Des chefs religieux arrêtés au Burkina Faso après avoir critiqué un projet de loi
Un projet de loi controversé sur les libertés religieuses enflamme le Burkina Faso
Le projet de loi sur les libertés religieuses suscite de vives tensions au Burkina Faso, provoquant un débat intense au sein de la société et des communautés confessionnelles.
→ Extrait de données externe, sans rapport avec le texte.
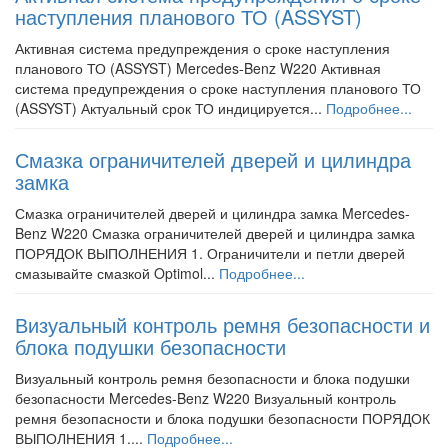
наступления планового ТО (ASSYST)
Активная система предупреждения о сроке наступления
планового ТО (ASSYST) Mercedes-Benz W220 Активная
система предупреждения о сроке наступления планового ТО
(ASSYST) Актуальный срок ТО индицируется...
Подробнее...
Смазка ограничителей дверей и цилиндра
замка
Смазка ограничителей дверей и цилиндра замка Mercedes-
Benz W220 Смазка ограничителей дверей и цилиндра замка
ПОРЯДОК ВЫПОЛНЕНИЯ 1. Ограничители и петли дверей
смазывайте смазкой Optimol...
Подробнее...
Визуальный контроль ремня безопасности и
блока подушки безопасности
Визуальный контроль ремня безопасности и блока подушки
безопасности Mercedes-Benz W220 Визуальный контроль
ремня безопасности и блока подушки безопасности ПОРЯДОК
ВЫПОЛНЕНИЯ 1....
Подробнее...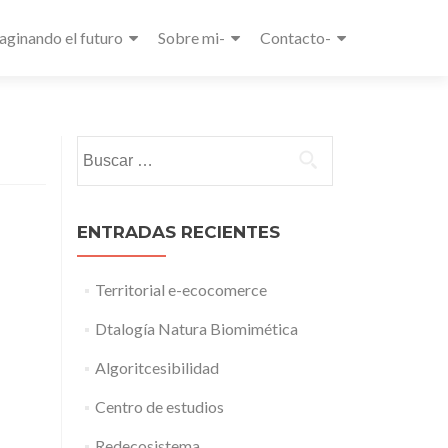
aginando el futuro
Sobre mi-
Contacto-
Buscar:
ENTRADAS RECIENTES
Territorial e-ecocomerce
Dtalogía Natura Biomimética
Algoritcesibilidad
Centro de estudios
Redecosistema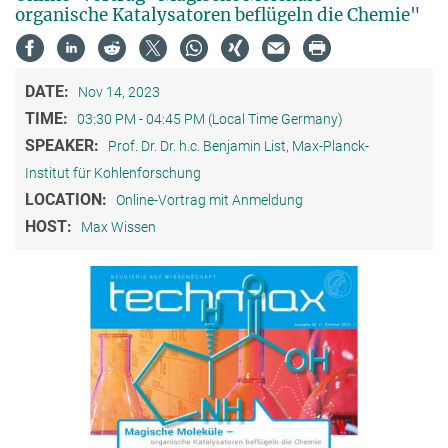
organische Katalysatoren beflügeln die Chemie"
DATE:
Nov 14, 2023
TIME:
03:30 PM - 04:45 PM (Local Time Germany)
SPEAKER:
Prof. Dr. Dr. h.c. Benjamin List, Max-Planck-
Institut für Kohlenforschung
LOCATION:
Online-Vortrag mit Anmeldung
HOST:
Max Wissen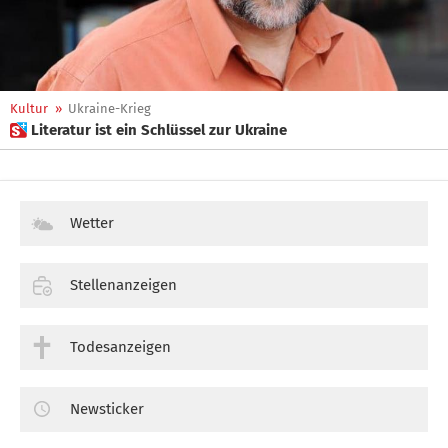
Kultur
»
Ukraine-Krieg
 Literatur ist ein Schlüssel zur Ukraine
Wetter
Stellenanzeigen
Todesanzeigen
Newsticker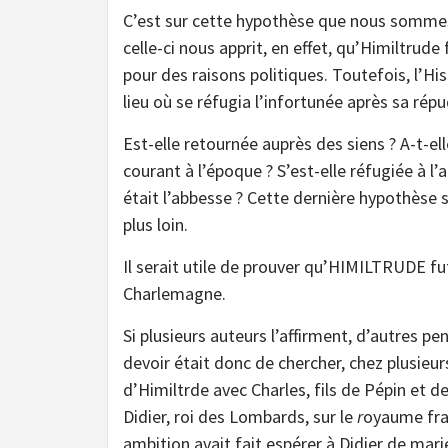
C’est sur cette hypothèse que nous sommes 
celle-ci nous apprit, en effet, qu’Himiltr
pour des raisons politiques. Toutefois, l’His
lieu où se réfugia l’infortunée après sa répu
Est-elle retournée auprès des siens ? A-t-
courant à l’époque ? S’est-elle réfugiée à l
était l’abbesse ? Cette dernière hypothèse 
plus loin.
Il serait utile de prouver qu’HIMILTRUDE f
Charlemagne.
Si plusieurs auteurs l’affirment, d’autres p
devoir était donc de chercher, chez plusieur
d’Himiltrde avec Charles, fils de Pépin et d
Didier, roi des Lombards, sur le
r
oyaume fran
ambition avait fait espérer à Didier de marier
Le 26 mai, Muhammad Isha Kindo, un prédicateur sunnite influent, a été arrêté à Ouagadougou. Aucune explication officielle n’a été fournie concernant les raisons de son arrestation. Cependant, celle-ci fait suite à la diffusion, deux jours plus tôt, d’une vidéo largement partagée sur les réseaux sociaux. Dans cette vidéo, l’imam critiquait le projet de loi adopté en mars dernier par le Conseil des ministres. Il mettait en garde les autorités contre l’interdiction des prières dans les lieux publics, affirmant : « Que chacun se méfie et s’abstienne de vouloir interdire les prières dans les lieux publics. Que tu sois chef ou homme fort, tu n’as ni la force, ni la puissance de Dieu ».
Le texte en question prévoit notamment d’interdire l’installation de lieux de prière dans les services publics, à l’exception des établissements de santé, des prisons et des casernes. Le Conseil des ministres, réuni à Ouagadougou le 19 mars, avait adopté l’avant-projet de loi avant de le transmettre à l’Assemblée législative de transition pour examen.
Les autorités burkinabè justifient cette réforme par la nécessité de répondre à une dégradation du climat social, caractérisée par « l’intolérance religieuse, la radicalisation, l’extrémisme violent et l’immixtion du religieux dans la sphère de l’État ». Elles estiment qu’un encadrement renforcé de l’exercice des libertés religieuses est désormais impératif.
Cependant, certains responsables religieux voient dans ce projet une menace à la liberté de culte. En mars, l’imam de Bobo-Dioulasso, Mahmoud Barro, avait interpellé publiquement le président de la transition, Ibrahim Traoré. Lors de son prêche hebdomadaire, il avait mis en garde le président contre les risques de cette loi pour les musulmans et souligné les possibilités d’exploitation par des forces extérieures. Peu après ses déclarations, Mahmoud Barro a disparu, sans aucune information officielle sur son sort jusqu’à présent.
L’adoption de cette loi critique laisse entrevoir des tensions persistantes et soulève des interrogations sur le respect des libertés fondamentales dans le pays.